→ **Exercise requirements**
1. Transcribe the passage of the poet's interview between "In 2017 I visited" and "working on currently?", inclusive.
2. According to the poet's interview, which artist painted the work that the poem "A Finnish Lake" especially responds to?
3. Resume the poet's interview after its final line, not the data that follows it.

→ **Provided passage**
What inspired you to write this piece?
In 2017 I visited Finland for the third time. It was a special year—the centennial of Finnish independence. I’d been there long ago as an exchange student and later to do family research. But in 2017, I had a simple goal—let Finland speak to me. It was welcome to say whatever it wanted. One thing it said: lakes. Finland is known as the land of a thousand lakes. It’s common for Finns to spend time each summer by a lake, and for Finnish artists to gaze at the blue and return something of that experience to viewers. I was mesmerized by many such waterscapes such as the ones represented in these paintings. My poem “A Finnish Lake” is especially a response to this painting, by Albert Edelfelt, which is quite famous in Finland. I made a few notes as I gazed at it. The poem came later. Some details are true to the painting, and others to my experience of it.

What are you working on currently?
The manuscript for my first book of poetry is now out and about with various publishers and contests. I’m staying hopeful! I’m partway through writing a short story based in Maine, and a new sequence of poems as well.

→ **Given data**
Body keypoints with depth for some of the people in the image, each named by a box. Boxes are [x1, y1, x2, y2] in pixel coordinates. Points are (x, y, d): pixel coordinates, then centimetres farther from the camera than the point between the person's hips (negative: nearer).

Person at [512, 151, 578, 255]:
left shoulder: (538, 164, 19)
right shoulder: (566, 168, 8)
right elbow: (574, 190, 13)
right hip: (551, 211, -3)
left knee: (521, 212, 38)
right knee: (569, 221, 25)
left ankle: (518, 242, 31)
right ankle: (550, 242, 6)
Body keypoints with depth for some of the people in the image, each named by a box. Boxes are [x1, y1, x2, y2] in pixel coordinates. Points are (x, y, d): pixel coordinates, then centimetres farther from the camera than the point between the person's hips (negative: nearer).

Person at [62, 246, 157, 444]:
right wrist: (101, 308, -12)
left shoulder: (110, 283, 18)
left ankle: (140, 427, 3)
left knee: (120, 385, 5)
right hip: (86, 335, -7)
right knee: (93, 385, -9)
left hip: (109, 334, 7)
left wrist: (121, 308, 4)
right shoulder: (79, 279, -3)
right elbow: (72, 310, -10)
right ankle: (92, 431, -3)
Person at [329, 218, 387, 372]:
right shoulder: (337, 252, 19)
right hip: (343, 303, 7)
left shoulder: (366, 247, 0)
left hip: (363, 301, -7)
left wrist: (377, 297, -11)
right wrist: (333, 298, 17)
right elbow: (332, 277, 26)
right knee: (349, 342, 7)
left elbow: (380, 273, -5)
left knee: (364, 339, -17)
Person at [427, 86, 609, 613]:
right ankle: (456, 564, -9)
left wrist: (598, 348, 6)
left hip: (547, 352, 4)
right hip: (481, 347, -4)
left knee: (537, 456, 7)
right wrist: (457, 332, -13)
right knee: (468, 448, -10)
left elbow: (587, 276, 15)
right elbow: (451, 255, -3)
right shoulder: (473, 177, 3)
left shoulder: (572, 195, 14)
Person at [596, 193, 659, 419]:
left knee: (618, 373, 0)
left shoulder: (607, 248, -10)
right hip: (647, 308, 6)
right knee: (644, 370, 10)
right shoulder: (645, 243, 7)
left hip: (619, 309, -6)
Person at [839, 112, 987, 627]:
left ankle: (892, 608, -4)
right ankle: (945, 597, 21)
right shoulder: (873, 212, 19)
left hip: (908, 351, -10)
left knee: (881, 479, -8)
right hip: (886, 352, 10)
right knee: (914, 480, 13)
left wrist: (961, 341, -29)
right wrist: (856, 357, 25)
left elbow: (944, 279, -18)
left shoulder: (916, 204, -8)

→ **Answers in order**
1.
In 2017 I visited Finland for the third time. It was a special year—the centennial of Finnish independence. I’d been there long ago as an exchange student and later to do family research. But in 2017, I had a simple goal—let Finland speak to me. It was welcome to say whatever it wanted. One thing it said: lakes. Finland is known as the land of a thousand lakes. It’s common for Finns to spend time each summer by a lake, and for Finnish artists to gaze at the blue and return something of that experience to viewers. I was mesmerized by many such waterscapes such as the ones represented in these paintings. My poem “A Finnish Lake” is especially a response to this painting, by Albert Edelfelt, which is quite famous in Finland. I made a few notes as I gazed at it. The poem came later. Some details are true to the painting, and others to my experience of it.

What are you working on currently?

2. Albert Edelfelt.

3.
What are you reading right now?
Current poetry favorites: Falling Awake by Alice Oswald and Ornitheology by Kevin McLellan; also looking forward to the new collection by Edward Hirsch. Current fiction favorites: The Far Field by Madhuri Vijay and White Hunger by Aki Ollikainen; also looking forward to Deep River by Karl Marlantes.

Susanna Brougham’s poetry has been published in Gettysburg Review, Denver Quarterly, Cincinnati Review, Tampa Review, and other journals, and has appeared on Poetry Daily. She has received grant support from the St. Botolph Club Foundation and Finlandia Foundation. Susanna works as an editor for book publishers and museums.